TASK TO CARRY OUT: Rewrite the text of all the data, replacing every occurrence of "PLAYS" with "VIEWS" and leaving everything else unchanged.

========================================

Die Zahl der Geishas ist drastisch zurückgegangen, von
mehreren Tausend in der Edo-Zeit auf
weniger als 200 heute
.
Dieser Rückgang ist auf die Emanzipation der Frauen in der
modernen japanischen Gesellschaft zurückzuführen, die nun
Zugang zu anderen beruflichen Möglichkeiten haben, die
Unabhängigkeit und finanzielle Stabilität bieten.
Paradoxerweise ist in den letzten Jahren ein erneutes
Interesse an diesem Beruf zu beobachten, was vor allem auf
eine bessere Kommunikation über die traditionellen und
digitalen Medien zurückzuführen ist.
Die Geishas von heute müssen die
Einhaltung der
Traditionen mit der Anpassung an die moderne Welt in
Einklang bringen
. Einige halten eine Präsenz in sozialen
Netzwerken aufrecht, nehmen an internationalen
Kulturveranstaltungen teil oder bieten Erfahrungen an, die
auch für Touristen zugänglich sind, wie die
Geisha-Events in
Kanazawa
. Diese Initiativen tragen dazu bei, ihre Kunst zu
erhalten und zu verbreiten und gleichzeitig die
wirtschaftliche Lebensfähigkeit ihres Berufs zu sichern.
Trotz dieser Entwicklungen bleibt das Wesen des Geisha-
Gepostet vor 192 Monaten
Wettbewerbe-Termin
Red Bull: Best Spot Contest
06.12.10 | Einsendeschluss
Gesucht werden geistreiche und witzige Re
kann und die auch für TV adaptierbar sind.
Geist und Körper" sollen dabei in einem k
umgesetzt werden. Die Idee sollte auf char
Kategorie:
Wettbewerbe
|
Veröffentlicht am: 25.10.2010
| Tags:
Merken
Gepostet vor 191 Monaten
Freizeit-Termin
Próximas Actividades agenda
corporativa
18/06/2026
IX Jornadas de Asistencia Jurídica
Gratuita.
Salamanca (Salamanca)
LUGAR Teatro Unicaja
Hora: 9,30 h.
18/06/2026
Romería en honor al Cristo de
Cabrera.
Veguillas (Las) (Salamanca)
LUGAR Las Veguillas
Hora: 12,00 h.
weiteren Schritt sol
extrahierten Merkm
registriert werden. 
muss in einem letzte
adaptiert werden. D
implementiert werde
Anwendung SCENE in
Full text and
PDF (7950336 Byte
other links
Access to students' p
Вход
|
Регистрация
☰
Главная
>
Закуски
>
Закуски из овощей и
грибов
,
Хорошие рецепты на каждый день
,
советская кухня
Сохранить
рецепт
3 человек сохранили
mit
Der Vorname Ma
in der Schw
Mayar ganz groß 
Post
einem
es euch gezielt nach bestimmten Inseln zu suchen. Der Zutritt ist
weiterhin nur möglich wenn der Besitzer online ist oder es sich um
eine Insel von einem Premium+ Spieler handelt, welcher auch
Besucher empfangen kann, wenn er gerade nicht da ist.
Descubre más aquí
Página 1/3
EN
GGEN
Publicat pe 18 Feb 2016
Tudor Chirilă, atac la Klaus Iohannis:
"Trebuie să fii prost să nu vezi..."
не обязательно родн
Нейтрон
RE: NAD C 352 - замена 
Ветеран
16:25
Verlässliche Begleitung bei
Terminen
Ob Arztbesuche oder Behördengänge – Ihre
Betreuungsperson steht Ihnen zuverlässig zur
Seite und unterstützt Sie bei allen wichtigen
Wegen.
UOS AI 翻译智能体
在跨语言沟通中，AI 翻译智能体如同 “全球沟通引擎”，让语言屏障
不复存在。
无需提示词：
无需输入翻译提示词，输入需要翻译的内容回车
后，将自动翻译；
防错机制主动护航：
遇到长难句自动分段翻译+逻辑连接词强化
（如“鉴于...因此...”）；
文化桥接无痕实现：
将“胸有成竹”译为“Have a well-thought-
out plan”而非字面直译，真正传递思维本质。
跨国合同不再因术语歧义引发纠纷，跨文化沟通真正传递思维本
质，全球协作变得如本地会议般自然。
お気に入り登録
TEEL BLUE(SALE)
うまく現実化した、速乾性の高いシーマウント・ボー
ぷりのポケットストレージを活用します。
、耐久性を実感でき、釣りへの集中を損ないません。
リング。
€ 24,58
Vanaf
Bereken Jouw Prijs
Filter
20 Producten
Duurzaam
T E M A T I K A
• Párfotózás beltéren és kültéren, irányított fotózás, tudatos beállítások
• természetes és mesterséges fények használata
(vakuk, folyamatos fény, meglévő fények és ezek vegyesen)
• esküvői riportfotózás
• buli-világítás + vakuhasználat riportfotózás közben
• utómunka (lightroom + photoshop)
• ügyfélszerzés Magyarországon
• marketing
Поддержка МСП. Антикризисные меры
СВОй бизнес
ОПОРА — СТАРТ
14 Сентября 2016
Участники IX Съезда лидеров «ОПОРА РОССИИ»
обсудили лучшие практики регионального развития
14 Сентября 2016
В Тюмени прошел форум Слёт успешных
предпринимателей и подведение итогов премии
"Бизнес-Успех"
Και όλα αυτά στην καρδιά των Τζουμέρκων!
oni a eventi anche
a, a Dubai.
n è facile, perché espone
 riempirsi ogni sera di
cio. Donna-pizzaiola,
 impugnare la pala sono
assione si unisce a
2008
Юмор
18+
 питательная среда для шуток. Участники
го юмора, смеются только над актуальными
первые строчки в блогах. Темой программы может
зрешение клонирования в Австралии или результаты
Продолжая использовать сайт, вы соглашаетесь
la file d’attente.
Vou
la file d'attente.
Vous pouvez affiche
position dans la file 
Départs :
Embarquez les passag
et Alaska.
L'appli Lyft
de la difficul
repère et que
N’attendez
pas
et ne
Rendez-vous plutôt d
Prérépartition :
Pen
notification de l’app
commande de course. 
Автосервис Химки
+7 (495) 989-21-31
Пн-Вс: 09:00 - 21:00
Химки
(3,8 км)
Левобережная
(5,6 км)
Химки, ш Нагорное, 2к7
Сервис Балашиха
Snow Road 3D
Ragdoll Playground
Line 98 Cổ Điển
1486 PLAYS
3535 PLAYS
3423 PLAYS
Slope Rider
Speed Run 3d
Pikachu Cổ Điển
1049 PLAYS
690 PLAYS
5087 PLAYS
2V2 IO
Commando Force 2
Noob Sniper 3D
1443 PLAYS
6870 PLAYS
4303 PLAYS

========================================

EXERCISE ANSWER:
Die Zahl der Geishas ist drastisch zurückgegangen, von
mehreren Tausend in der Edo-Zeit auf
weniger als 200 heute
.
Dieser Rückgang ist auf die Emanzipation der Frauen in der
modernen japanischen Gesellschaft zurückzuführen, die nun
Zugang zu anderen beruflichen Möglichkeiten haben, die
Unabhängigkeit und finanzielle Stabilität bieten.
Paradoxerweise ist in den letzten Jahren ein erneutes
Interesse an diesem Beruf zu beobachten, was vor allem auf
eine bessere Kommunikation über die traditionellen und
digitalen Medien zurückzuführen ist.
Die Geishas von heute müssen die
Einhaltung der
Traditionen mit der Anpassung an die moderne Welt in
Einklang bringen
. Einige halten eine Präsenz in sozialen
Netzwerken aufrecht, nehmen an internationalen
Kulturveranstaltungen teil oder bieten Erfahrungen an, die
auch für Touristen zugänglich sind, wie die
Geisha-Events in
Kanazawa
. Diese Initiativen tragen dazu bei, ihre Kunst zu
erhalten und zu verbreiten und gleichzeitig die
wirtschaftliche Lebensfähigkeit ihres Berufs zu sichern.
Trotz dieser Entwicklungen bleibt das Wesen des Geisha-
Gepostet vor 192 Monaten
Wettbewerbe-Termin
Red Bull: Best Spot Contest
06.12.10 | Einsendeschluss
Gesucht werden geistreiche und witzige Re
kann und die auch für TV adaptierbar sind.
Geist und Körper" sollen dabei in einem k
umgesetzt werden. Die Idee sollte auf char
Kategorie:
Wettbewerbe
|
Veröffentlicht am: 25.10.2010
| Tags:
Merken
Gepostet vor 191 Monaten
Freizeit-Termin
Próximas Actividades agenda
corporativa
18/06/2026
IX Jornadas de Asistencia Jurídica
Gratuita.
Salamanca (Salamanca)
LUGAR Teatro Unicaja
Hora: 9,30 h.
18/06/2026
Romería en honor al Cristo de
Cabrera.
Veguillas (Las) (Salamanca)
LUGAR Las Veguillas
Hora: 12,00 h.
weiteren Schritt sol
extrahierten Merkm
registriert werden. 
muss in einem letzte
adaptiert werden. D
implementiert werde
Anwendung SCENE in
Full text and
PDF (7950336 Byte
other links
Access to students' p
Вход
|
Регистрация
☰
Главная
>
Закуски
>
Закуски из овощей и
грибов
,
Хорошие рецепты на каждый день
,
советская кухня
Сохранить
рецепт
3 человек сохранили
mit
Der Vorname Ma
in der Schw
Mayar ganz groß 
Post
einem
es euch gezielt nach bestimmten Inseln zu suchen. Der Zutritt ist
weiterhin nur möglich wenn der Besitzer online ist oder es sich um
eine Insel von einem Premium+ Spieler handelt, welcher auch
Besucher empfangen kann, wenn er gerade nicht da ist.
Descubre más aquí
Página 1/3
EN
GGEN
Publicat pe 18 Feb 2016
Tudor Chirilă, atac la Klaus Iohannis:
"Trebuie să fii prost să nu vezi..."
не обязательно родн
Нейтрон
RE: NAD C 352 - замена 
Ветеран
16:25
Verlässliche Begleitung bei
Terminen
Ob Arztbesuche oder Behördengänge – Ihre
Betreuungsperson steht Ihnen zuverlässig zur
Seite und unterstützt Sie bei allen wichtigen
Wegen.
UOS AI 翻译智能体
在跨语言沟通中，AI 翻译智能体如同 “全球沟通引擎”，让语言屏障
不复存在。
无需提示词：
无需输入翻译提示词，输入需要翻译的内容回车
后，将自动翻译；
防错机制主动护航：
遇到长难句自动分段翻译+逻辑连接词强化
（如“鉴于...因此...”）；
文化桥接无痕实现：
将“胸有成竹”译为“Have a well-thought-
out plan”而非字面直译，真正传递思维本质。
跨国合同不再因术语歧义引发纠纷，跨文化沟通真正传递思维本
质，全球协作变得如本地会议般自然。
お気に入り登録
TEEL BLUE(SALE)
うまく現実化した、速乾性の高いシーマウント・ボー
ぷりのポケットストレージを活用します。
、耐久性を実感でき、釣りへの集中を損ないません。
リング。
€ 24,58
Vanaf
Bereken Jouw Prijs
Filter
20 Producten
Duurzaam
T E M A T I K A
• Párfotózás beltéren és kültéren, irányított fotózás, tudatos beállítások
• természetes és mesterséges fények használata
(vakuk, folyamatos fény, meglévő fények és ezek vegyesen)
• esküvői riportfotózás
• buli-világítás + vakuhasználat riportfotózás közben
• utómunka (lightroom + photoshop)
• ügyfélszerzés Magyarországon
• marketing
Поддержка МСП. Антикризисные меры
СВОй бизнес
ОПОРА — СТАРТ
14 Сентября 2016
Участники IX Съезда лидеров «ОПОРА РОССИИ»
обсудили лучшие практики регионального развития
14 Сентября 2016
В Тюмени прошел форум Слёт успешных
предпринимателей и подведение итогов премии
"Бизнес-Успех"
Και όλα αυτά στην καρδιά των Τζουμέρκων!
oni a eventi anche
a, a Dubai.
n è facile, perché espone
 riempirsi ogni sera di
cio. Donna-pizzaiola,
 impugnare la pala sono
assione si unisce a
2008
Юмор
18+
 питательная среда для шуток. Участники
го юмора, смеются только над актуальными
первые строчки в блогах. Темой программы может
зрешение клонирования в Австралии или результаты
Продолжая использовать сайт, вы соглашаетесь
la file d’attente.
Vou
la file d'attente.
Vous pouvez affiche
position dans la file 
Départs :
Embarquez les passag
et Alaska.
L'appli Lyft
de la difficul
repère et que
N’attendez
pas
et ne
Rendez-vous plutôt d
Prérépartition :
Pen
notification de l’app
commande de course. 
Автосервис Химки
+7 (495) 989-21-31
Пн-Вс: 09:00 - 21:00
Химки
(3,8 км)
Левобережная
(5,6 км)
Химки, ш Нагорное, 2к7
Сервис Балашиха
Snow Road 3D
Ragdoll Playground
Line 98 Cổ Điển
1486 VIEWS
3535 VIEWS
3423 VIEWS
Slope Rider
Speed Run 3d
Pikachu Cổ Điển
1049 VIEWS
690 VIEWS
5087 VIEWS
2V2 IO
Commando Force 2
Noob Sniper 3D
1443 VIEWS
6870 VIEWS
4303 VIEWS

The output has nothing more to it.